Nel 2014, la Commissione europea ha avviato un procedimento per inadempimento nei confronti dell’Italia in ragione del superamento sistematico e continuato, in un certo numero di zone del territorio italiano, dei valori limite fissati per le particelle PM10 dalla direttiva "qualità dell’aria". Il procedimento si è concluso ieri, con la Corte di Giustizia dell'UE ad aver sancito che l’Italia ha violato la direttiva sulla qualità dell’aria inerente alle polveri sottoli PM10.

Stando alle motivazioni della sentenza, a partire dal 2008 l’Italia ha superato in modo sistematico e continuato i valori limiti giornalieri ed annuali delle concentrazioni di polveri sottili PM10 disposti dall’articolo 13 dell’allegato XI della direttiva sulla qualità dell’aria.
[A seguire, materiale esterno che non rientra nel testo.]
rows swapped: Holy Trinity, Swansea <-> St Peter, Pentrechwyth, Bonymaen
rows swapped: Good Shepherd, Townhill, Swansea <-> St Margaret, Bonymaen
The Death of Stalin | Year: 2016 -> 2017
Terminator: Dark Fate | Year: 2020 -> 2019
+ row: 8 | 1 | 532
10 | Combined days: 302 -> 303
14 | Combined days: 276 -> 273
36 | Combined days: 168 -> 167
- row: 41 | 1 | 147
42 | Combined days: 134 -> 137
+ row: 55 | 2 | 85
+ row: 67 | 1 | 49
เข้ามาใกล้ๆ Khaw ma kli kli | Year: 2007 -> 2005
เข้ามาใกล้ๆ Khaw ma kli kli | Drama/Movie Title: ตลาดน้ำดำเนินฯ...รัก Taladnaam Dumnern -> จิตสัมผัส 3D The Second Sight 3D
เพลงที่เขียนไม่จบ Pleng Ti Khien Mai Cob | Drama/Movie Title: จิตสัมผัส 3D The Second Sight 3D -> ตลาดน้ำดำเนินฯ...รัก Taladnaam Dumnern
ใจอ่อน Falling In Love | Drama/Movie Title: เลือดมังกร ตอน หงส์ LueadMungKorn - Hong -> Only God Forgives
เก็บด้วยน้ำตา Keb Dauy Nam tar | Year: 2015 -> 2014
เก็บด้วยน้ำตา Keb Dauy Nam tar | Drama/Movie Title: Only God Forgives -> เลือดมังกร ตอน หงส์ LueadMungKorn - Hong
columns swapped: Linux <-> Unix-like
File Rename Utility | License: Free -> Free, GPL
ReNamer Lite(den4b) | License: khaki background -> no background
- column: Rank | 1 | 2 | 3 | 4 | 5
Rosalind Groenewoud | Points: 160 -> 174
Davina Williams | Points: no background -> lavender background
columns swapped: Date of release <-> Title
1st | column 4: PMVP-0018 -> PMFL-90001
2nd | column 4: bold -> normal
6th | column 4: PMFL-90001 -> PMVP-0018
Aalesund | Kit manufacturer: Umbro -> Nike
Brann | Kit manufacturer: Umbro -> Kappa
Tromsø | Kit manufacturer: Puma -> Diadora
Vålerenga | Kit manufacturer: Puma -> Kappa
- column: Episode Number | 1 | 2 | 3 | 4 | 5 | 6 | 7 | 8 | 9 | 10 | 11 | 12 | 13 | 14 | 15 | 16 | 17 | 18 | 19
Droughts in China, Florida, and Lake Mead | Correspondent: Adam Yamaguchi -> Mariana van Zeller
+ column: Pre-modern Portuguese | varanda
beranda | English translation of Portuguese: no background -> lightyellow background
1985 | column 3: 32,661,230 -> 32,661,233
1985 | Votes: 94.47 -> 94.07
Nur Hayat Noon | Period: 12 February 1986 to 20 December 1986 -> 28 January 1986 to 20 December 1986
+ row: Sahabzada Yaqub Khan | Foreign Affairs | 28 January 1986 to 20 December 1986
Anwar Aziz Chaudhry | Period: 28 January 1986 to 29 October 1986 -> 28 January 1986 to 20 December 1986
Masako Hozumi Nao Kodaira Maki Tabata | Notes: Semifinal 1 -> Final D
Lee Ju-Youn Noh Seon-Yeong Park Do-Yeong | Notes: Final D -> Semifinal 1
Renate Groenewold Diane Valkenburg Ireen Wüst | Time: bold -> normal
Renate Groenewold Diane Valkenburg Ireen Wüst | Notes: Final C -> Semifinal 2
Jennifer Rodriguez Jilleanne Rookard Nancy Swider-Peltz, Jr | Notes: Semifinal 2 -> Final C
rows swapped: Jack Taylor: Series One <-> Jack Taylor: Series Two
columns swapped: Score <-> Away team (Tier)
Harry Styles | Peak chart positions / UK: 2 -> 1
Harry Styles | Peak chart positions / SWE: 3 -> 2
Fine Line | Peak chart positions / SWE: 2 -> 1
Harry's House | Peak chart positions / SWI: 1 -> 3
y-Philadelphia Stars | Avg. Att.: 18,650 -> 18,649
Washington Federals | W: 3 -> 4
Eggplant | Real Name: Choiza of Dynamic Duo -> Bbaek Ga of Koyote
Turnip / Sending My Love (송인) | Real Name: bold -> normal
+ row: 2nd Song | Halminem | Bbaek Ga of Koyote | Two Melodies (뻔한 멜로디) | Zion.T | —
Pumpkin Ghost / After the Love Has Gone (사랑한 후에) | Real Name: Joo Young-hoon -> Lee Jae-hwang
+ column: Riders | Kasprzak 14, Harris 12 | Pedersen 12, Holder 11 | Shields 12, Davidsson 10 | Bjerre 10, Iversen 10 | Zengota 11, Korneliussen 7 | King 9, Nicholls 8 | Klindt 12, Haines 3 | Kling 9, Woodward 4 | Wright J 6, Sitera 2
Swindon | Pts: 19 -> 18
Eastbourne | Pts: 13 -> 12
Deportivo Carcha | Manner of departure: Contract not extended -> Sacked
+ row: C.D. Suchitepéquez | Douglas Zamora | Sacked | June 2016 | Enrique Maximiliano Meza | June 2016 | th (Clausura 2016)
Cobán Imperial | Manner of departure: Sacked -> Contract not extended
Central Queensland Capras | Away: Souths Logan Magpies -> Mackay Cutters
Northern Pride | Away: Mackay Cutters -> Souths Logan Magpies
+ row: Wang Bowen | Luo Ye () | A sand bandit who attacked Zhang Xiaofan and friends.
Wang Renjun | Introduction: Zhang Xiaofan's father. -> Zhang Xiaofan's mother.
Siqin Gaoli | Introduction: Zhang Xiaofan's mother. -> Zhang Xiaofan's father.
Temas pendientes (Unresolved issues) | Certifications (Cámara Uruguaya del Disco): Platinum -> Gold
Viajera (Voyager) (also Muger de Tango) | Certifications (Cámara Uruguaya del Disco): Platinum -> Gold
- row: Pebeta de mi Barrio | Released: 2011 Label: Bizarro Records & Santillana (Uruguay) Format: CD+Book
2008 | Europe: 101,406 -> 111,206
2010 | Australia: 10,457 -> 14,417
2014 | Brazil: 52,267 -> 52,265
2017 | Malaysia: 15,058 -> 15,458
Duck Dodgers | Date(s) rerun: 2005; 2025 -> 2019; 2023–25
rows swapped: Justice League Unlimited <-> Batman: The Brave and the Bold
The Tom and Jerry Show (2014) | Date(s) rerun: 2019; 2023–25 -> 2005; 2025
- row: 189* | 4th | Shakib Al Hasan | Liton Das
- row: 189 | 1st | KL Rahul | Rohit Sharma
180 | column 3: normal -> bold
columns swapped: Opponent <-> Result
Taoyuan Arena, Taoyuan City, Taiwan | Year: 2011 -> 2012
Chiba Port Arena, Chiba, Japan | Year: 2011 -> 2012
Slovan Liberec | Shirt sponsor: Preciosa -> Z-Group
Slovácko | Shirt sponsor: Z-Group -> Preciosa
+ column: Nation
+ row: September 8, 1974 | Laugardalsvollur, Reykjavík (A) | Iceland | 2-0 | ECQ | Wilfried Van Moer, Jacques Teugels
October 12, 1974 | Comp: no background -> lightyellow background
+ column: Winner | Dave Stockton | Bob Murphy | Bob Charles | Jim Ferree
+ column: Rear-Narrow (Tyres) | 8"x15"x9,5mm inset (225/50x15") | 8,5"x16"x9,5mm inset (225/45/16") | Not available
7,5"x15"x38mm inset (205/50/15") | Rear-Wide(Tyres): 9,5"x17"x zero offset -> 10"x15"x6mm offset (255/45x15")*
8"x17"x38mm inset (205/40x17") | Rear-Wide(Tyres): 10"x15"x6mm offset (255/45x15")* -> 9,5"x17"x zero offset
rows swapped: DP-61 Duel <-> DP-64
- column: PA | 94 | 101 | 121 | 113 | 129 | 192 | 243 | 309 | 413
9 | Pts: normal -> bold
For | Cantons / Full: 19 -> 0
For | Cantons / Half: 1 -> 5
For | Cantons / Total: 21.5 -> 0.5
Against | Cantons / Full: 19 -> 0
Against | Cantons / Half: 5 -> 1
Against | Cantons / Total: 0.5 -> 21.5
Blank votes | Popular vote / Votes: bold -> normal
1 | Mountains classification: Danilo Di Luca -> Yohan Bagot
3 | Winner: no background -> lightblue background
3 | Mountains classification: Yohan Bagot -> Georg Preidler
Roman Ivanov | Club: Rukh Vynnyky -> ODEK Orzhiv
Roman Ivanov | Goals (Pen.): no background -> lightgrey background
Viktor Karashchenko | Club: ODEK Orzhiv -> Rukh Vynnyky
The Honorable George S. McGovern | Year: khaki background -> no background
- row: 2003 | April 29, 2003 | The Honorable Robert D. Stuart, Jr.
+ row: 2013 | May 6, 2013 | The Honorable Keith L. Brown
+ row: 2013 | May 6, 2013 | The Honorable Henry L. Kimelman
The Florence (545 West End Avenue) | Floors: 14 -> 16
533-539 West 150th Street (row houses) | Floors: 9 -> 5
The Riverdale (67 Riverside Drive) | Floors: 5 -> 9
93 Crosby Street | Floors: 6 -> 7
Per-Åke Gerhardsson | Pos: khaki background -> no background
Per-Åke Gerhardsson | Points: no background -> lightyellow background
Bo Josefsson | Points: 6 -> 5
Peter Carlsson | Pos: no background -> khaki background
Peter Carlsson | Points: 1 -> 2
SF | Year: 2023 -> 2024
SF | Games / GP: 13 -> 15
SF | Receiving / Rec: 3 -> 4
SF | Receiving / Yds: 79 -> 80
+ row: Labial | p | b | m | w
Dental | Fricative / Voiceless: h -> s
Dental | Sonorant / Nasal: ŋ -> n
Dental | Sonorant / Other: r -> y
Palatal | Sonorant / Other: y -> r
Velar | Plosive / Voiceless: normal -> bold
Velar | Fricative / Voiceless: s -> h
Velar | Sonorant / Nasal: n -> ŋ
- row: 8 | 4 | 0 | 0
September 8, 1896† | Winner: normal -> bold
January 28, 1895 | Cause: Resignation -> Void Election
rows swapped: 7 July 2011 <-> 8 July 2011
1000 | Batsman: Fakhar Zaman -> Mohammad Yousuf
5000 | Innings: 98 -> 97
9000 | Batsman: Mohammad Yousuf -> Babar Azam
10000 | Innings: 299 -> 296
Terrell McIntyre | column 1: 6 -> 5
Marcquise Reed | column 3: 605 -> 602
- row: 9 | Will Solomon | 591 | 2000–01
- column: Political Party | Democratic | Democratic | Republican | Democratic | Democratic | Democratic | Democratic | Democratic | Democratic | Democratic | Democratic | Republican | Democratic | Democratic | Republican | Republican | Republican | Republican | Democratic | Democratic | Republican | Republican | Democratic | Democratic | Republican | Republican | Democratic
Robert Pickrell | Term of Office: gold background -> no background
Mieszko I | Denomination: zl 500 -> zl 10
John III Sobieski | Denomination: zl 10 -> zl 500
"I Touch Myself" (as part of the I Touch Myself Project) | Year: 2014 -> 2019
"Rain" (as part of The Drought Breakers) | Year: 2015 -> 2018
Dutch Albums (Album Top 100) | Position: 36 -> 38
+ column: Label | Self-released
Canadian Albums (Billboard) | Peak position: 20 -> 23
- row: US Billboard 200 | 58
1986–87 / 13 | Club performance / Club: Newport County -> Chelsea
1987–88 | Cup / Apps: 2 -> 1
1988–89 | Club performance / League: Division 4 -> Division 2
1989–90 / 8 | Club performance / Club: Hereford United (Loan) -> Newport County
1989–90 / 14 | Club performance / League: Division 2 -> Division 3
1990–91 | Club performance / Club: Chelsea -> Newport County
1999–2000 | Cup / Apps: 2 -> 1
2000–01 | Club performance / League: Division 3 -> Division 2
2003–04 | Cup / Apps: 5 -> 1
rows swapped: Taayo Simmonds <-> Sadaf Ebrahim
Bocciate tutte le giustificazioni fornite per lo sforamento dei valori del PM10

Sono state dunque bocciate dalla Corte di Giustizia europea tutte le giustificazioni che l’Italia ha tentato di fornire. Per la Corte il solo fatto di superare i limiti del PM10 è sufficiente a configurare una violazione della direttiva. In particolare la Corte ha evidenziato che nel periodo che va dal 2008 al 2017 i valori sono stati regolarmente superati. Respinta inoltre al mittente la giustificazione fondata sulle caratteristiche topografiche e climatiche di alcune aree.

Pur ammettendo un certo margine discrezionale, la Corte di Giustizia dell'Unione europea ha infatti sentenziato come le misure di contenimento del PM10 debbano in ogni caso condurre ad un periodo di superamento dei limiti estremamente breve, cosa che non è avvenuta nel caso dell'Italia.

La Corte condanna l’approccio italiano

Per la Corte di Giustizia dell'Unione Europea l’Italia non ha adottato in tempo le misure necessarie a ridurre l’inquinamento atmosferico in riferimento alle polveri sottili. Sempre da quanto sentenziato, l’approccio italiano al problema - solo di recente sono stati attuati dei piani regolatori atti a migliorare la qualità dell'aria - si è dimostrato inefficace nella misura in cui ogni Politica di contenimento del problema adottata è risultata tardiva: a ciò si aggiunga che il programma predisposto dall'Italia, in caso di successo, potrà raggiungere i propri effetti in 10 se non in 20 anni, decisamente troppo tempo perchè possa risultarsi rispettato il dettame per il quale il superamento dei valori di inquinamento, una volta venuto ad esistere, giunga a cessare nel più breve tempo possibile.

L'Italia a rischio sanzioni pecuniarie

La sentenza insomma è chiara e inequivocabile. La Commissione, qualora ritenga che lo Stato membro (in questo caso l'Italia) non si sia conformato alla sentenza, "può proporre un altro ricorso chiedendo sanzioni pecuniarie. Tuttavia, in caso di mancata comunicazione delle misure di attuazione di una direttiva alla Commissione - si legge nel dispositivo di senta - su domanda di quest’ultima, la Corte di giustizia può infliggere sanzioni pecuniarie, al momento della prima sentenza".